● TASK PROMPT
Say how many lines below have "shoulder" in them, giving the number alone.

Human pose keypoint data:

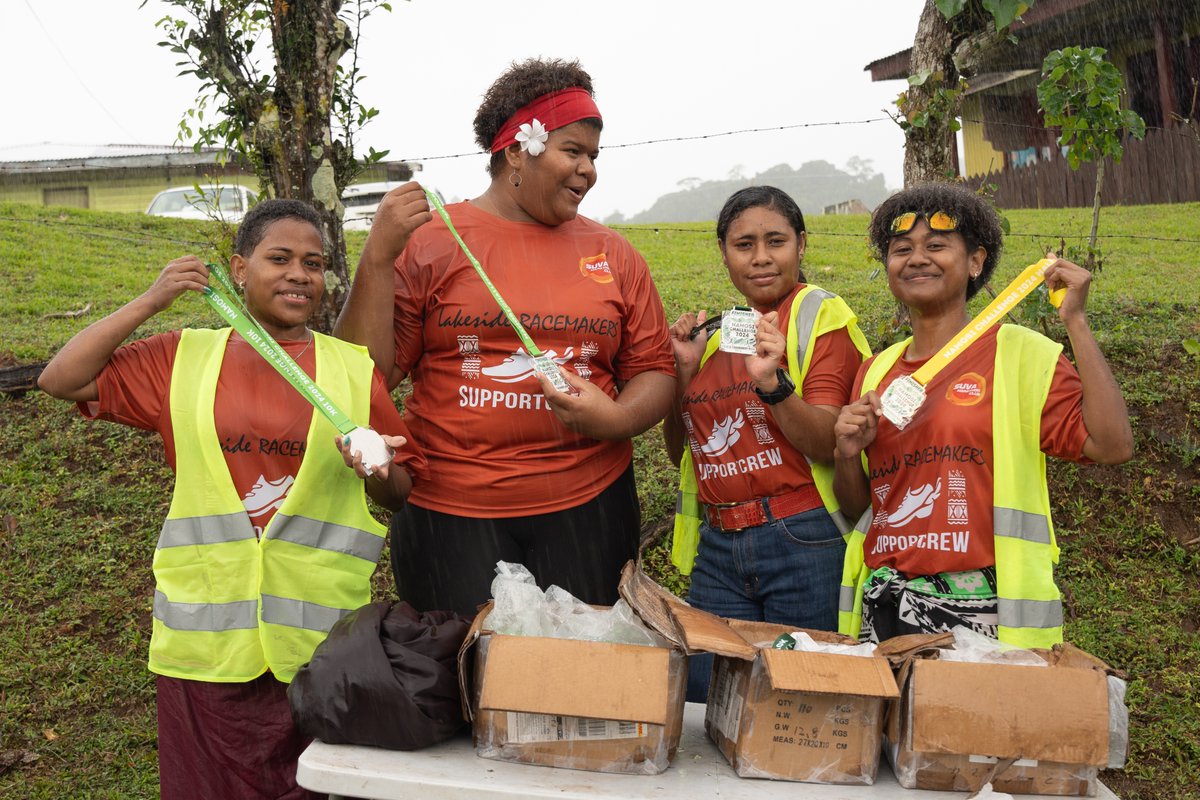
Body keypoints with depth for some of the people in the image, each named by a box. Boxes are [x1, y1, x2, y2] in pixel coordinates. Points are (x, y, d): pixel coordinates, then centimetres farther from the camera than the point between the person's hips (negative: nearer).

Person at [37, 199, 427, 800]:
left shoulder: (354, 368, 4)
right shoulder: (184, 357, 6)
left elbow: (402, 492, 7)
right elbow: (60, 380, 2)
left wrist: (374, 472, -16)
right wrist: (150, 302, -4)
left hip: (320, 634, 0)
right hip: (206, 634, 1)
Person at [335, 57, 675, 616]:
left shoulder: (613, 255, 8)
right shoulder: (428, 240, -2)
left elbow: (654, 370, 11)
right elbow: (368, 375, -5)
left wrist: (616, 419, -9)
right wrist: (377, 257, -15)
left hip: (587, 507, 3)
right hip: (449, 514, -2)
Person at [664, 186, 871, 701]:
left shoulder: (821, 315, -2)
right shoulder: (718, 332, 13)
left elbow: (830, 446, -12)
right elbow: (683, 454, 14)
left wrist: (771, 382, -28)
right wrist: (684, 369, 1)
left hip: (804, 544, -5)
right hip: (718, 547, 5)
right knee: (703, 700, 7)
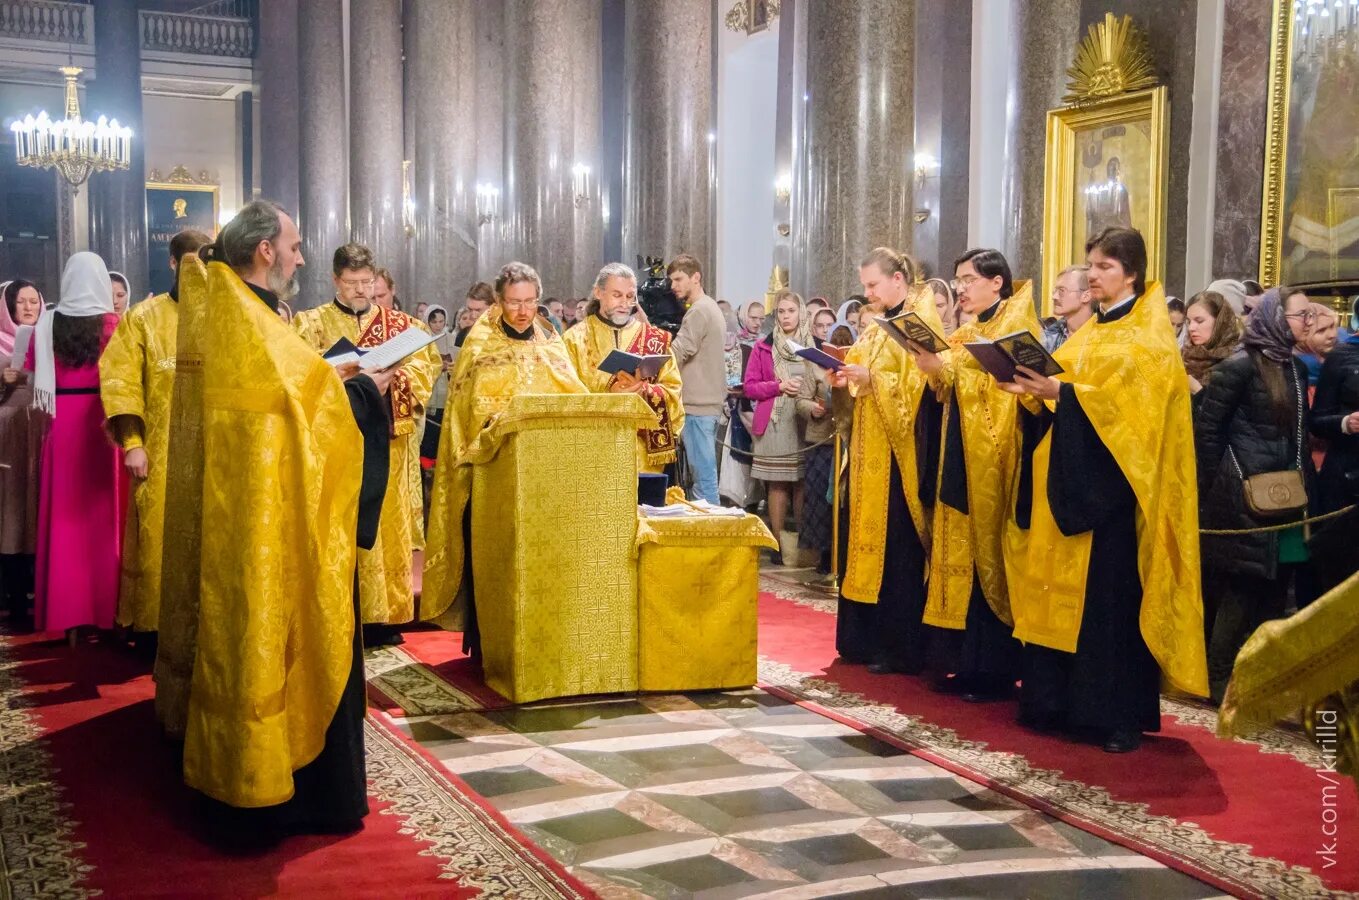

● REPLY TO THE TASK
6